Saturday, I took Virgil to the farmer’s market. However, Virgil is a dog, and the farmer’s market is in Alpine Park, a dog-free zone. I’m not a dog owner and didn’t give it much thought … he looked at me sadly, so I said O.K.

I try hard to remember my own obliviousness when confronted with typical summer nights around Alpine Park. I try to conclude that the children who don’t look, or act, old enough to drive, and yet do, are merely oblivious when they park outside the homes of others shouting for hours into the night.

Too often, they are shouting obscenities. It is stunning to be faced with such spectacular inarticulateness night after night. Saturday night, I waited until after eleven to ask a group of young men to find another place to continue their conversation (which was merely loud). Most were respectful … I think they just weren’t aware of the extent of their intrusion.

A proposal: We need art classes again, mandatory for students who have reached puberty.

The visual arts allow communication beyond words, and young people struggling at self-expression in English could benefit mightily from practicing nonverbal communication (other than those goofy imitations of gang sign language).

A work of art can be both bold and subtle and reward careful work by the artist and careful inspection by the viewer. Boldness around Alpine Park on summer nights is reduced to a few words ending in “ck,” repeated endlessly, unless one has a loud truck or stereo with which to “express” oneself. No subtlety.

I am sympathetic to the plight of adolescents, although the sympathy waxes and wanes. I offer one solution: art. Perhaps a few will see the current art show at the library and attend the artist reception and demonstration Sunday.

This appealing show is entitled “Sx3: Sally Times Three.” It collects the work of Sally Mather, Sallyann Paschal, and Sally Lacroux. It is a perfect show in which to see three different artistic sensibilities side by side.

And yet, I shall discuss what I see as common among them: layers. Sally Mather’s pastels feel so thick with layers they seem chewable. Can’t say why, exactly. The pastel strokes break up here and there revealing other flavors beneath.

Collage has the same appeal. Sallyann Paschall’s mixed media pieces have layers and patinas that invite close inspection. They seem rich with meaning, but in particular with personal meaning, evoking nostalgia unique in each person.

“Zen Song I” and “II” have the exotic feel of travel, foreign language, Par Avion, and mementos from afar. The layers are of material, meaning, and feeling. They are the layers of a writing desk.

Sally Lacroux’s monotypes have an equally exotic feel, and I was seduced by the colors and titles, too. “Burnt Sienna” and “Burnt Umber” were favorite crayon colors of mine — the colors and the names. (This might explain my attraction to one of T.S. Eliot’s Four Quartets, “Burnt Norton.”)
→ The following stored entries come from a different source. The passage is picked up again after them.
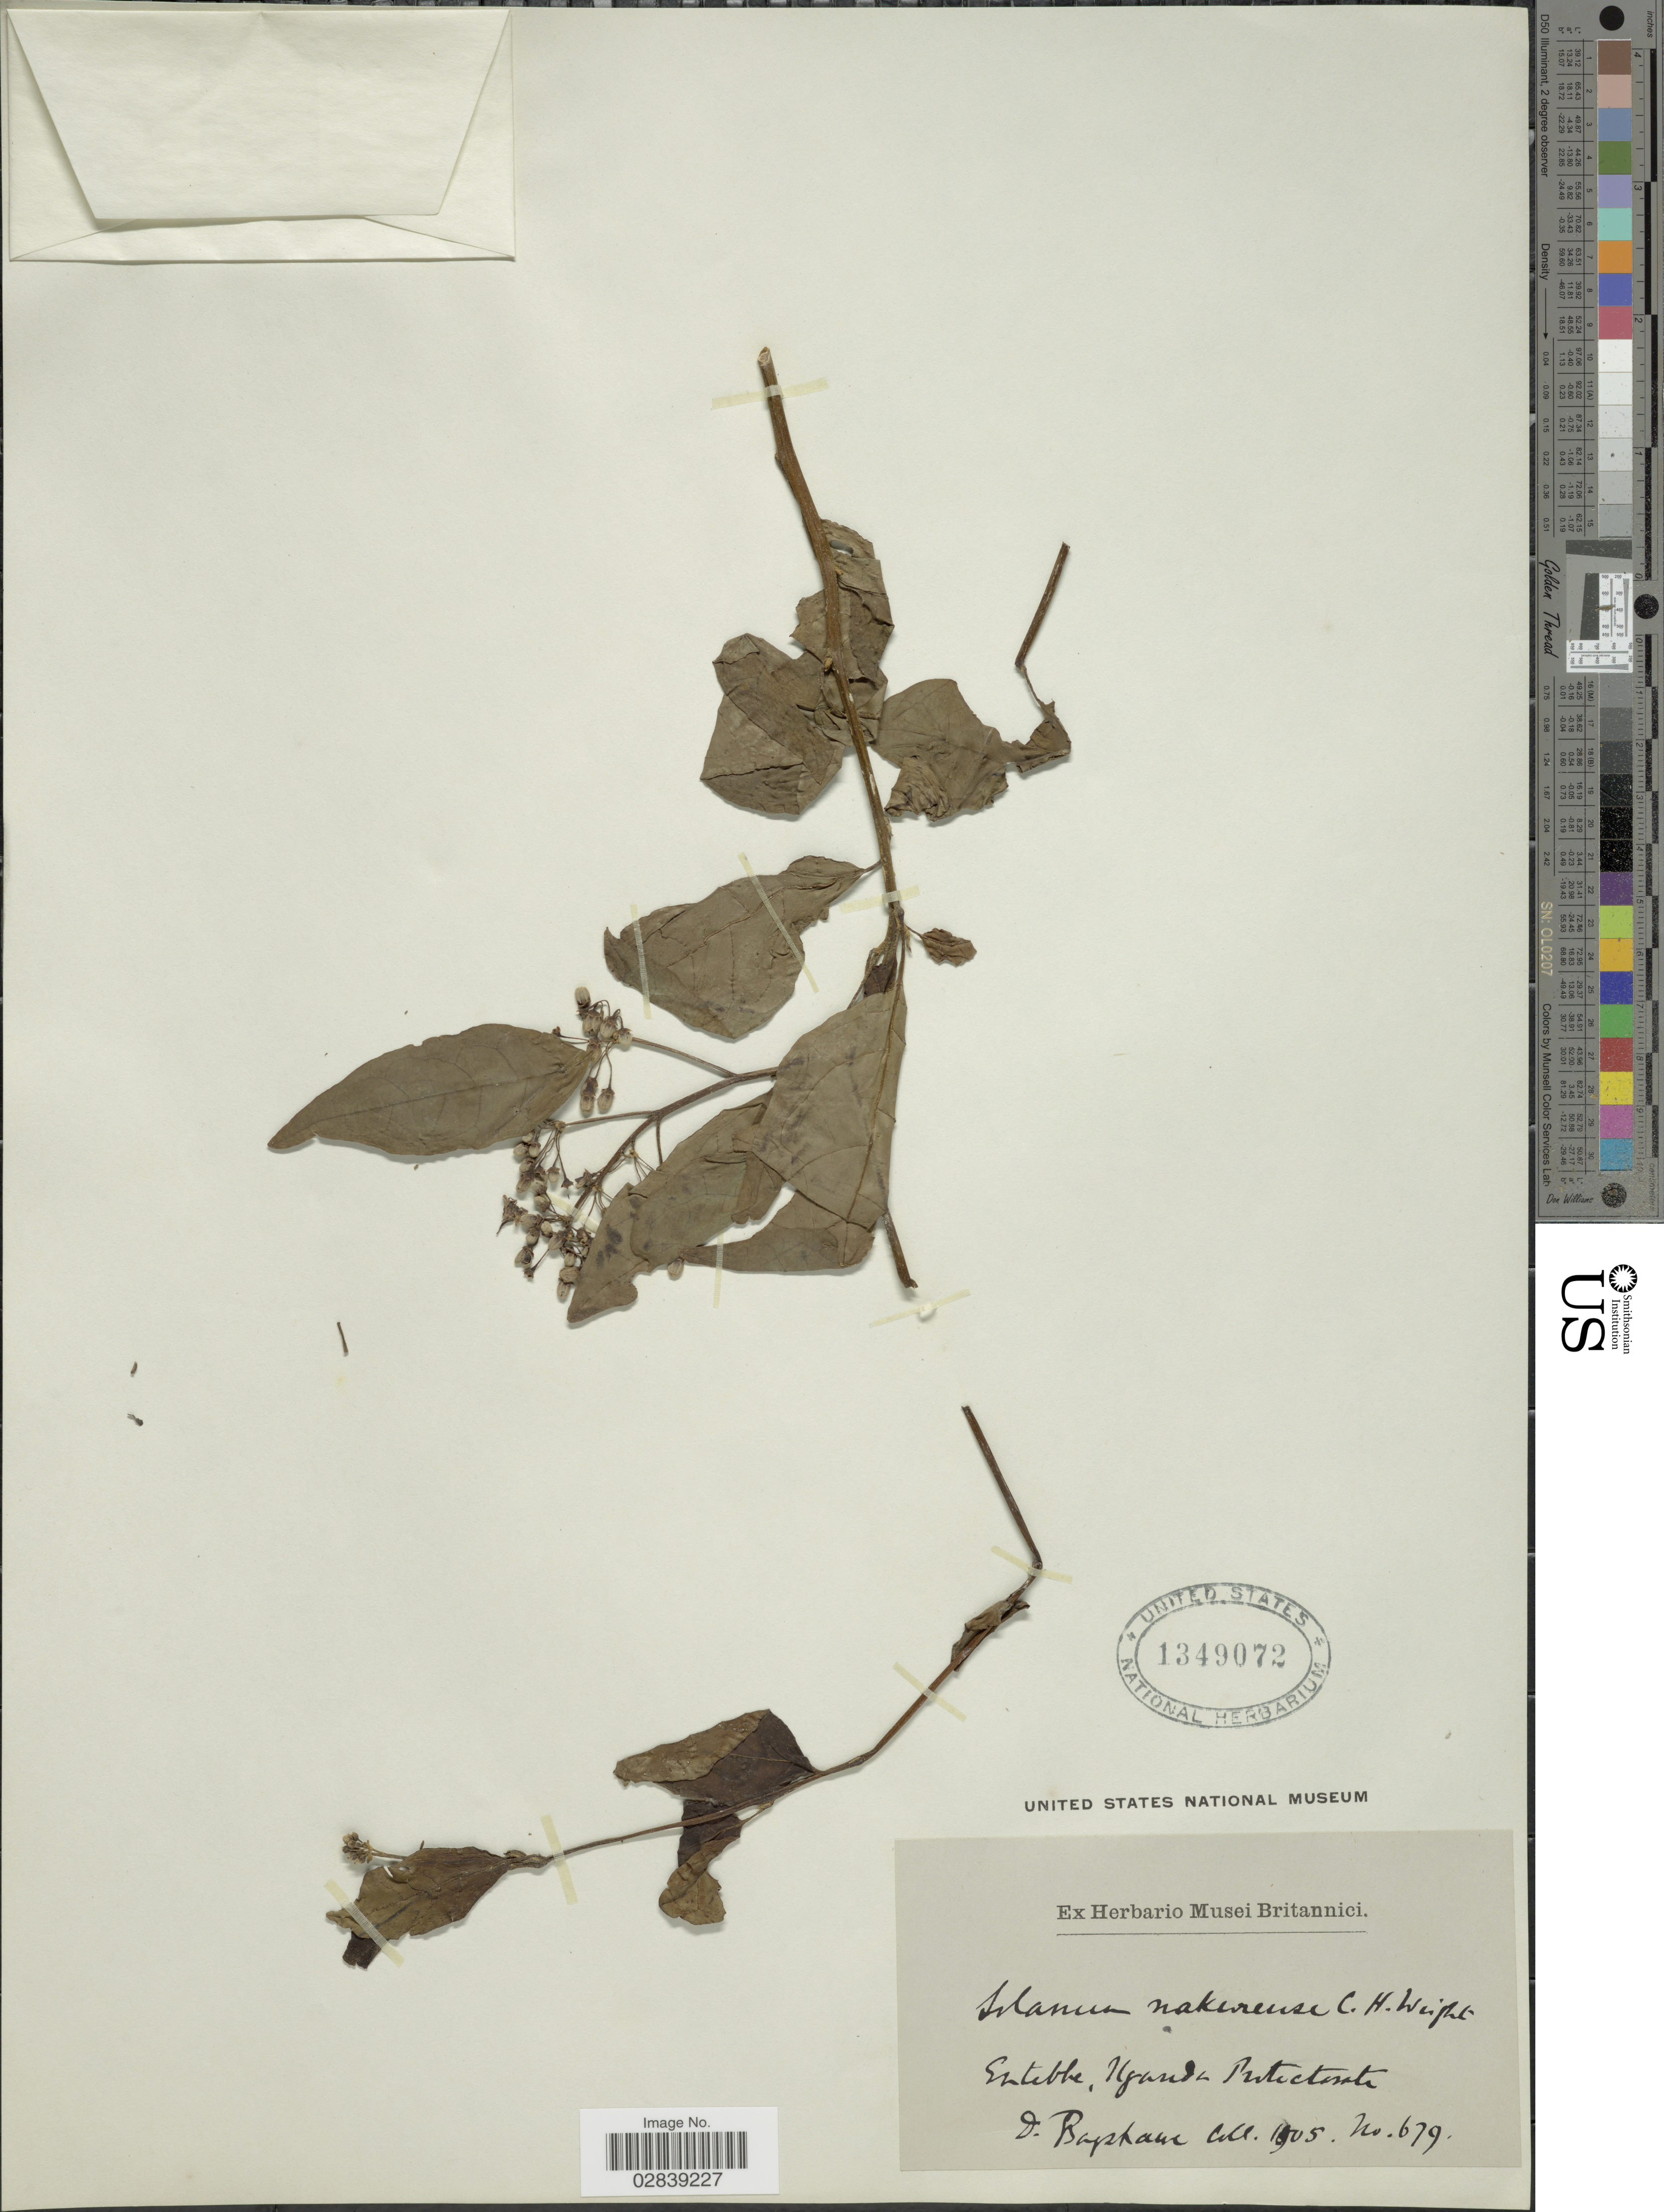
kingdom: Plantae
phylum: Tracheophyta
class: Magnoliopsida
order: Solanales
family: Solanaceae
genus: Solanum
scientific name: Solanum nakurense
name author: C.H. Wright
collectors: D. Bagshawe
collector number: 679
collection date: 1905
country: Uganda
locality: Entebbe, Uganda Protectorate.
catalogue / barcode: US 1349072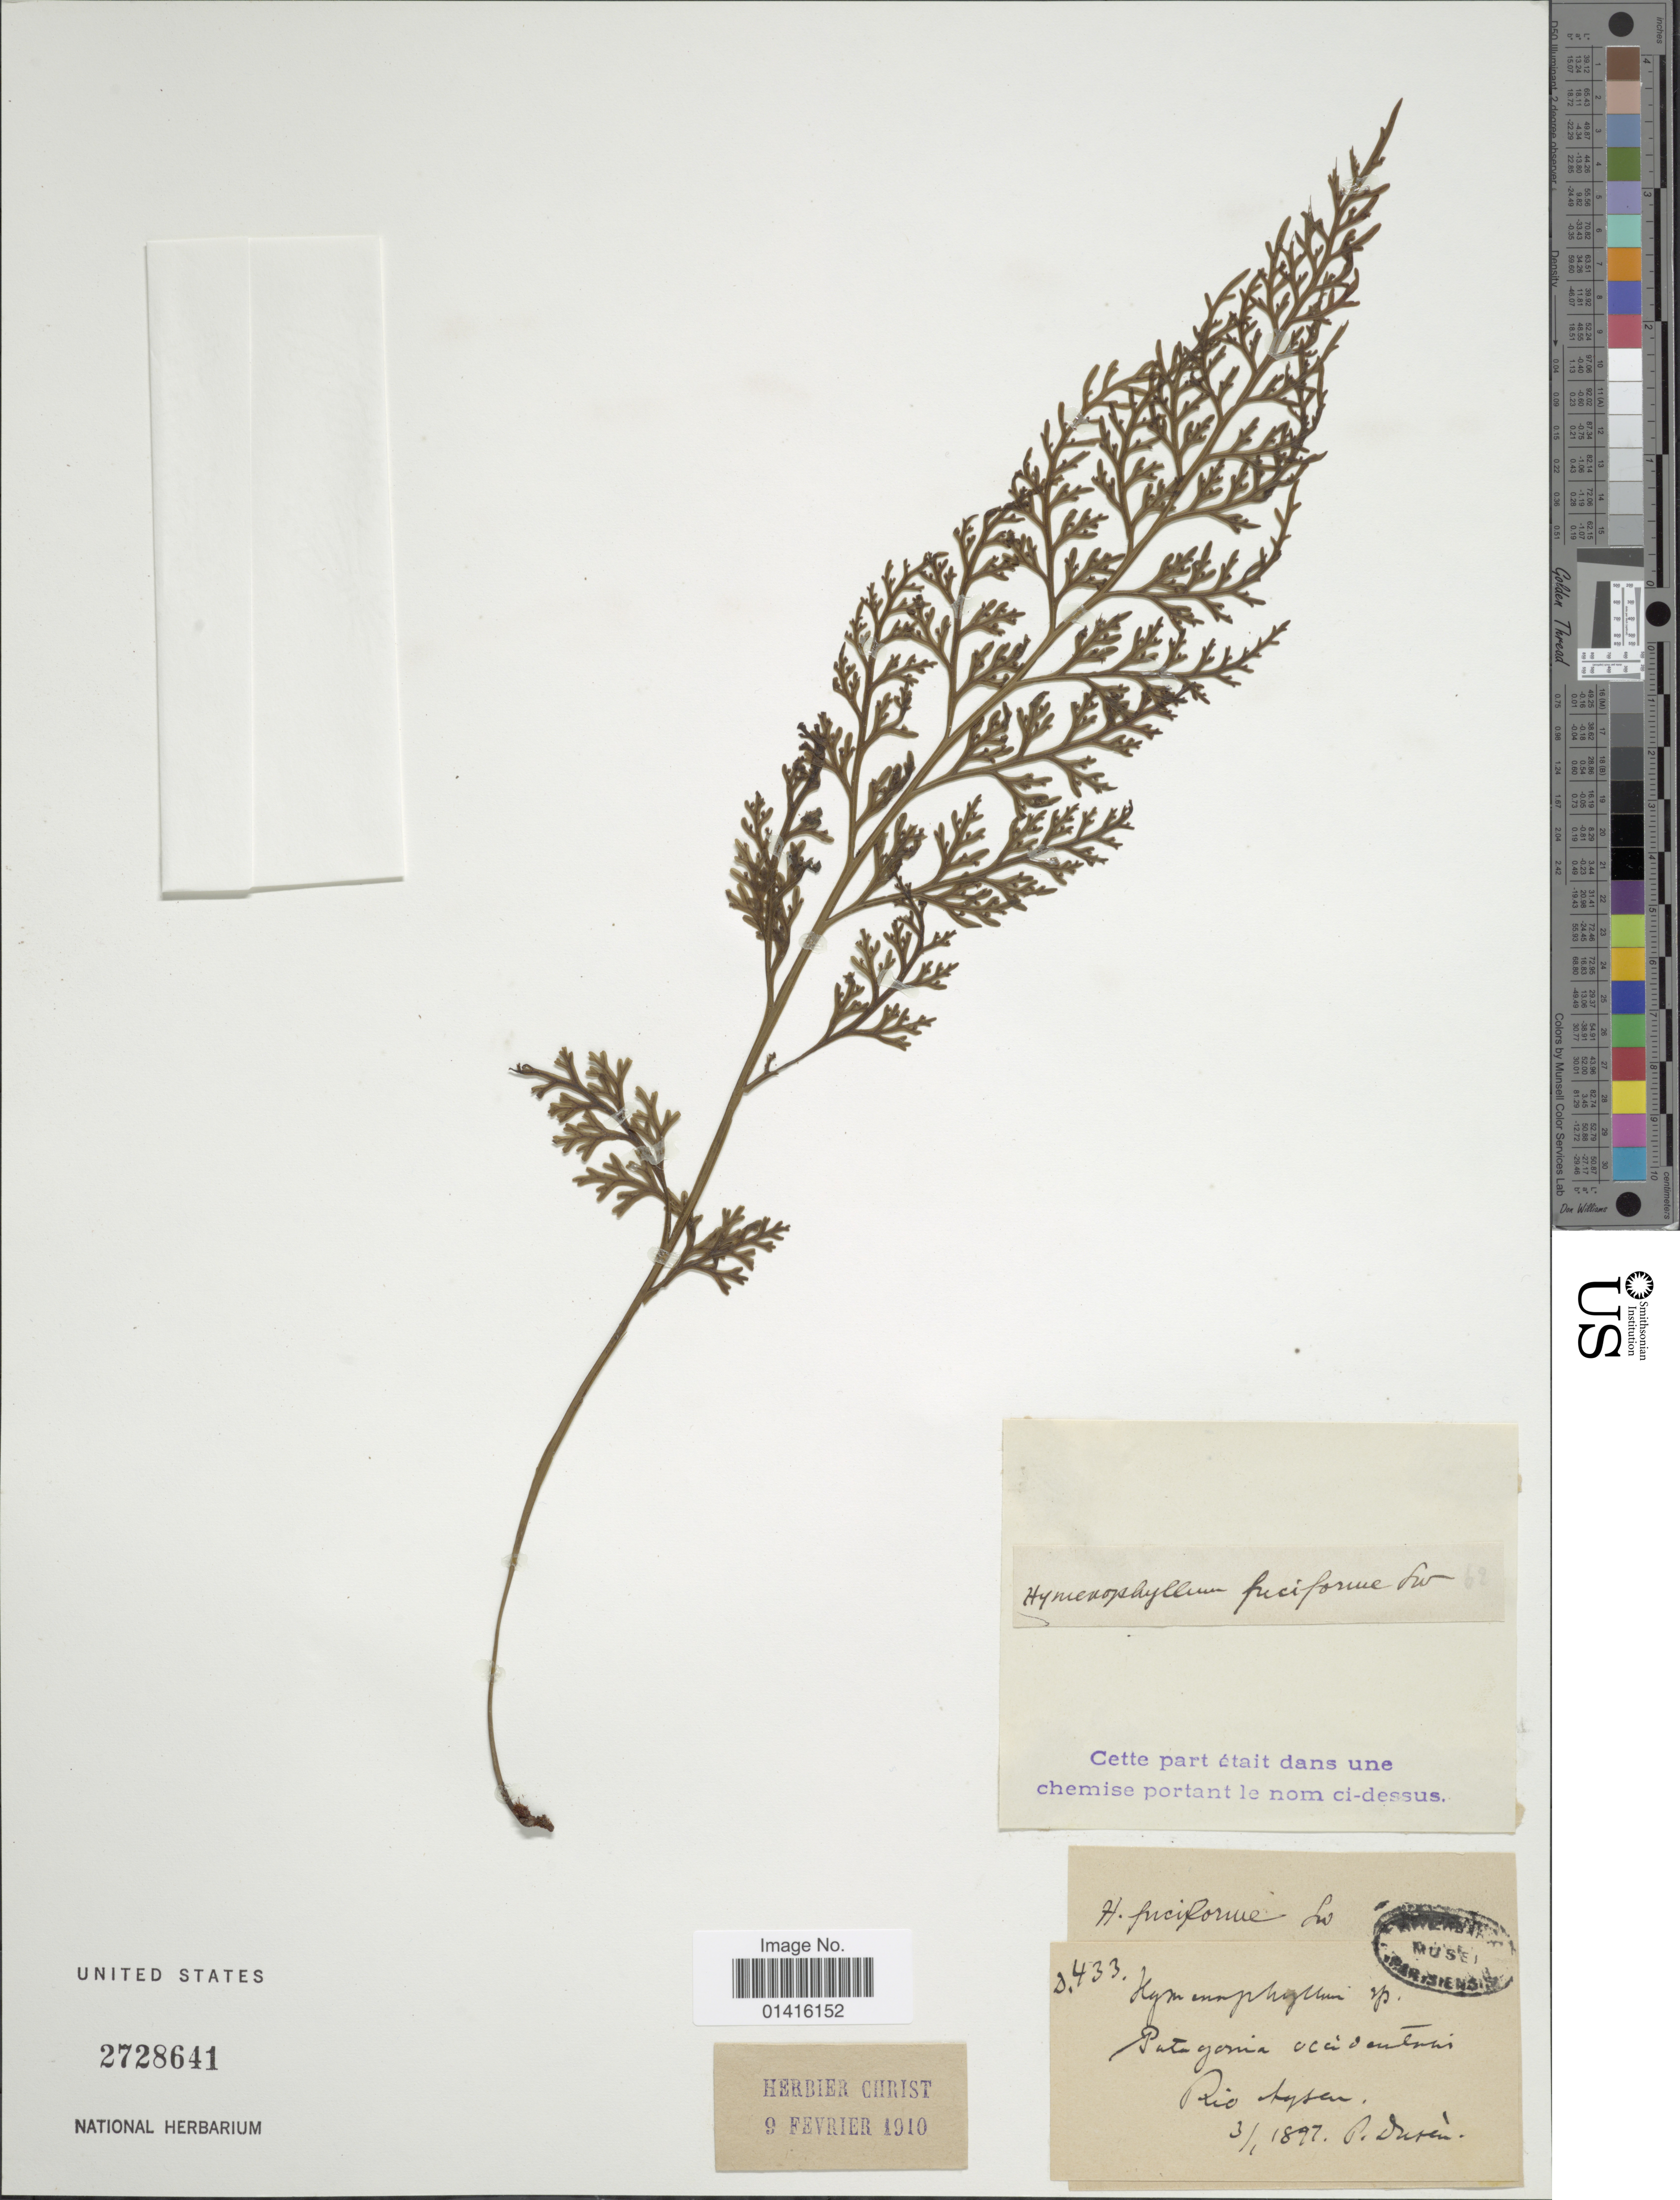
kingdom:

Sally will demonstrate the technique of gelatin monotype at the artist reception this Sunday. (Sallyann can’t be there.) Sally Mather will discuss her personal approach to working “plein air” and with pastels. Sally Mather’s pastel works in the show are remarkable for their qualities of light. Perhaps this is a reward of plein air painting.

“Tapestry” has especially deep, mysterious shadows that feel cool to the eye. “The Guardians” evokes the feel of distant sunlight. And “Vision in Violet” is twilight, to the eye and to the heart. Good, attentive art is powerful. (Perfect for adolescence.)

The reception and demonstration will be Sunday at 3:00 p.m. in the library meeting room. Be sure to take time to enjoy the show first, before gathering for tea and cookies with two very fine artists.